● **Text excerpt**

Date: Fri, 6 Jun 2008 18:05:06 -0700
From: Andrew Morton <akpm@linux-foundation.org>
To: Rik van Riel <riel@redhat.com>
Cc: linux-kernel@vger.kernel.org, lee.schermerhorn@hp.com,
       kosaki.motohiro@jp.fujitsu.com, linux-mm@kvack.org, eric.whitney@hp.com
Subject: Re: [PATCH -mm 13/25] Noreclaim LRU Infrastructure
Message-Id: <20080606180506.081f686a.akpm@linux-foundation.org>
In-Reply-To: <20080606202859.291472052@redhat.com>
References: <20080606202838.390050172@redhat.com>
	<20080606202859.291472052@redhat.com>
Mime-Version: 1.0
Content-Type: text/plain; charset=US-ASCII
Content-Transfer-Encoding: 7bit
Sender: linux-kernel-owner@vger.kernel.org
Content-Length: 10796
Lines: 305

On Fri, 06 Jun 2008 16:28:51 -0400
Rik van Riel <riel@redhat.com> wrote:

> 
> From: Lee Schermerhorn <Lee.Schermerhorn@hp.com>
> 
> Infrastructure to manage pages excluded from reclaim--i.e., hidden
> from vmscan.  Based on a patch by Larry Woodman of Red Hat. Reworked
> to maintain "nonreclaimable" pages on a separate per-zone LRU list,
> to "hide" them from vmscan.

● **Information provided**
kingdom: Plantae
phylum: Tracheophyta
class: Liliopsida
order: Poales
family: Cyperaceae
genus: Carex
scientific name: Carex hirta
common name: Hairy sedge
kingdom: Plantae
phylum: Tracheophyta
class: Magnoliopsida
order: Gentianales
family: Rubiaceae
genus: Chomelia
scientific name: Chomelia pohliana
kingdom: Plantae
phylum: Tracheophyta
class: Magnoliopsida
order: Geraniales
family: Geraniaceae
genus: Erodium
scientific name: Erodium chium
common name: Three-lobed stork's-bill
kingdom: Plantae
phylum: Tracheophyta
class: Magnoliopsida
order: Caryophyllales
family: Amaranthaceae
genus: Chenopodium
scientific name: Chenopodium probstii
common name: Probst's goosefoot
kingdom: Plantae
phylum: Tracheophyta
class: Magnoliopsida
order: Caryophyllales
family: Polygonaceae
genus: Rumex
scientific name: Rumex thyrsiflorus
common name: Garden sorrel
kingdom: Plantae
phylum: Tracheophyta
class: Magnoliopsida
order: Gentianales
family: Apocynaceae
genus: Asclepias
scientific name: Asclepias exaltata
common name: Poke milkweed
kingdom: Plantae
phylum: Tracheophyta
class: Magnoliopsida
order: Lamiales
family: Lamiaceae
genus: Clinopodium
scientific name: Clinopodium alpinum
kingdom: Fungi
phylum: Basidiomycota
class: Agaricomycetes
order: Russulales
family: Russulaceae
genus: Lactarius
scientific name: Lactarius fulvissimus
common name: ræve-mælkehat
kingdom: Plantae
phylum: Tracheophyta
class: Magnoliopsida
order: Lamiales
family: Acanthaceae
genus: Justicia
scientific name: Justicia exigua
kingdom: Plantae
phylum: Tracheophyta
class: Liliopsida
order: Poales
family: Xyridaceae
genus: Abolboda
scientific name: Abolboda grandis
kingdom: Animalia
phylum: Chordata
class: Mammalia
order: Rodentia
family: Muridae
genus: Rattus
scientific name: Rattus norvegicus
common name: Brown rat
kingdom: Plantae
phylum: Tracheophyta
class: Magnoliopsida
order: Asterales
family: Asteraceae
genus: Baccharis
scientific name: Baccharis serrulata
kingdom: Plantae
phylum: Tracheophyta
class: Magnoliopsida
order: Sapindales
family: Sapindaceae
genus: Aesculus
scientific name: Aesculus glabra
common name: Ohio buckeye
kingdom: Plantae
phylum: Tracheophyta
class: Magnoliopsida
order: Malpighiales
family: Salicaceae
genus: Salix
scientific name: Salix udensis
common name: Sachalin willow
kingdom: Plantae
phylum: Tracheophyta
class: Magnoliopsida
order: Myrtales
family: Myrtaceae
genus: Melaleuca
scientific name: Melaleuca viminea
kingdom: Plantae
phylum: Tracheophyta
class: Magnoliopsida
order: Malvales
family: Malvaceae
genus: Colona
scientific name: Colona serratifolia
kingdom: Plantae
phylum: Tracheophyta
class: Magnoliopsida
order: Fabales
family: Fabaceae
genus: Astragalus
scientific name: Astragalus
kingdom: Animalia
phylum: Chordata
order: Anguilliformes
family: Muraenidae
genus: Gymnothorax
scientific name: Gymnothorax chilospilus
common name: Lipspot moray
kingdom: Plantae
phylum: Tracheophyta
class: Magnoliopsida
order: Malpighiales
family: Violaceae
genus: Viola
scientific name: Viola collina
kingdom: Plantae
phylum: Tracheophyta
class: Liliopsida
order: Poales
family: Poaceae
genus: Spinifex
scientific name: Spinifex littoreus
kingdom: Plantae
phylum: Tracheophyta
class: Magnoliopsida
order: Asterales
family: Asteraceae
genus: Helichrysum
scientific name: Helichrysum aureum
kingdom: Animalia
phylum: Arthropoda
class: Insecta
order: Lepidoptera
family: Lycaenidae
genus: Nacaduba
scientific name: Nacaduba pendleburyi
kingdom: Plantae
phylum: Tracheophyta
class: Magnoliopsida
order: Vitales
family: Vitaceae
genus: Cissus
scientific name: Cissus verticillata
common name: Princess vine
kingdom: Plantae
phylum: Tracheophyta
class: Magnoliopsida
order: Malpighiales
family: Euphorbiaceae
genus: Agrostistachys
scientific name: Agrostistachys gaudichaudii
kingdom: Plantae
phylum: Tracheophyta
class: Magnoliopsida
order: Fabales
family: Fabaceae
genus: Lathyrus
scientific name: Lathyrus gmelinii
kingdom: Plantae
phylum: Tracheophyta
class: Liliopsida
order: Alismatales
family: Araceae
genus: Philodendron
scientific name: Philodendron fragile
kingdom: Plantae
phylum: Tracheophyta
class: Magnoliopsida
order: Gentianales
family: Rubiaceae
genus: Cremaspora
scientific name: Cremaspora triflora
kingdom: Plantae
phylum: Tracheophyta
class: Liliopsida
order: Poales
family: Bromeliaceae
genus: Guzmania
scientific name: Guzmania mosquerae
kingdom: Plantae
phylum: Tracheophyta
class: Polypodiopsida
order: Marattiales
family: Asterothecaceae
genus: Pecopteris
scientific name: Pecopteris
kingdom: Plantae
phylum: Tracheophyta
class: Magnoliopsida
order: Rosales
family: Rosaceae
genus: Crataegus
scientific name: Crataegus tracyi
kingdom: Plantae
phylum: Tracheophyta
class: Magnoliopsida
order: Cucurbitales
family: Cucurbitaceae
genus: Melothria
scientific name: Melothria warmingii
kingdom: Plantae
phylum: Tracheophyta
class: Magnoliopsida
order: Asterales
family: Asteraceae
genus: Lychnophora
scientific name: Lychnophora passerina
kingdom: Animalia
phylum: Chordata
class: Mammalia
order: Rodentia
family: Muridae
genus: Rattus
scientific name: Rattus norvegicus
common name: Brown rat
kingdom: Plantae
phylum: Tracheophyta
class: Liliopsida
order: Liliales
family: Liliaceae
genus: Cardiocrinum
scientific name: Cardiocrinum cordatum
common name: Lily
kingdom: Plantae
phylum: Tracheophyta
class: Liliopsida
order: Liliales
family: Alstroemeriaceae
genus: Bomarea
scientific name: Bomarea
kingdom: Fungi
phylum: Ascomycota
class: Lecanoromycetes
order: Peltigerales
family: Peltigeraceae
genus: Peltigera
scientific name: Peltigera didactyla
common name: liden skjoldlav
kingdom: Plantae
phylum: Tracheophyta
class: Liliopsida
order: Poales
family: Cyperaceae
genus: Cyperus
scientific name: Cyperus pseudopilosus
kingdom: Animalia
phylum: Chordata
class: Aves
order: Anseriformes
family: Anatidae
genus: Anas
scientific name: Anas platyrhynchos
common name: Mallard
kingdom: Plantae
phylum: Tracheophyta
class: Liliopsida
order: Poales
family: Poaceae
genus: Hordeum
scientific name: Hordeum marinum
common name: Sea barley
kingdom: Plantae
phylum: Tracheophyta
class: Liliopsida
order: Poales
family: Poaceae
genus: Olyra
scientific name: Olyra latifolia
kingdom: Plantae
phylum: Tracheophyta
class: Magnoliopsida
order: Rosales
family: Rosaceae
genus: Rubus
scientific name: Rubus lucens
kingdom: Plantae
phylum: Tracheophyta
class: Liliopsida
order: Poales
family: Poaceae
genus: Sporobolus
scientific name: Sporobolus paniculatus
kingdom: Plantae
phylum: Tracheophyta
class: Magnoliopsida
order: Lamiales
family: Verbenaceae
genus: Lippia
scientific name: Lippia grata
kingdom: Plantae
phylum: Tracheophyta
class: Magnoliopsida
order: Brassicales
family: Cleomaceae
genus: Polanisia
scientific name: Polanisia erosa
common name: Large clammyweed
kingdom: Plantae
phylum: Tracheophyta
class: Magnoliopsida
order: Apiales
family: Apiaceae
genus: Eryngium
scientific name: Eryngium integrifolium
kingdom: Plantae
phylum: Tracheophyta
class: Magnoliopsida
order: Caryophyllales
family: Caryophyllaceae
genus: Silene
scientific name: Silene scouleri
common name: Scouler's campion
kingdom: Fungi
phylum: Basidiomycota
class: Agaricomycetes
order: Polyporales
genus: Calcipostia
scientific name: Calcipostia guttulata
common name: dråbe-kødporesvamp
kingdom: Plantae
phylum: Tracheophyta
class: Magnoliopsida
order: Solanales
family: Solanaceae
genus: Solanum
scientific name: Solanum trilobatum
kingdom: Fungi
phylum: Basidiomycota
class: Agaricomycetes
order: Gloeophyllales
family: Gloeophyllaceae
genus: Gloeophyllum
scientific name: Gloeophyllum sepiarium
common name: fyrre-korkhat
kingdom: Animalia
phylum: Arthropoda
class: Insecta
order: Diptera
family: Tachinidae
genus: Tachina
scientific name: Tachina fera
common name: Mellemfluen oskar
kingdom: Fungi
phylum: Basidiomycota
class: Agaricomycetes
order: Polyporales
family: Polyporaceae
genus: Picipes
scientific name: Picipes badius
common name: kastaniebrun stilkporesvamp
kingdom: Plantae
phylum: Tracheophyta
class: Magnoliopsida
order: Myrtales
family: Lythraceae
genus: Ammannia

● **Written task**
Please list every email address given on the Cc lines of the patch email's header. The entries are separate from the patch email and have nothing to do with it.

● **Complete answer**
linux-kernel@vger.kernel.org
lee.schermerhorn@hp.com
kosaki.motohiro@jp.fujitsu.com
linux-mm@kvack.org
eric.whitney@hp.com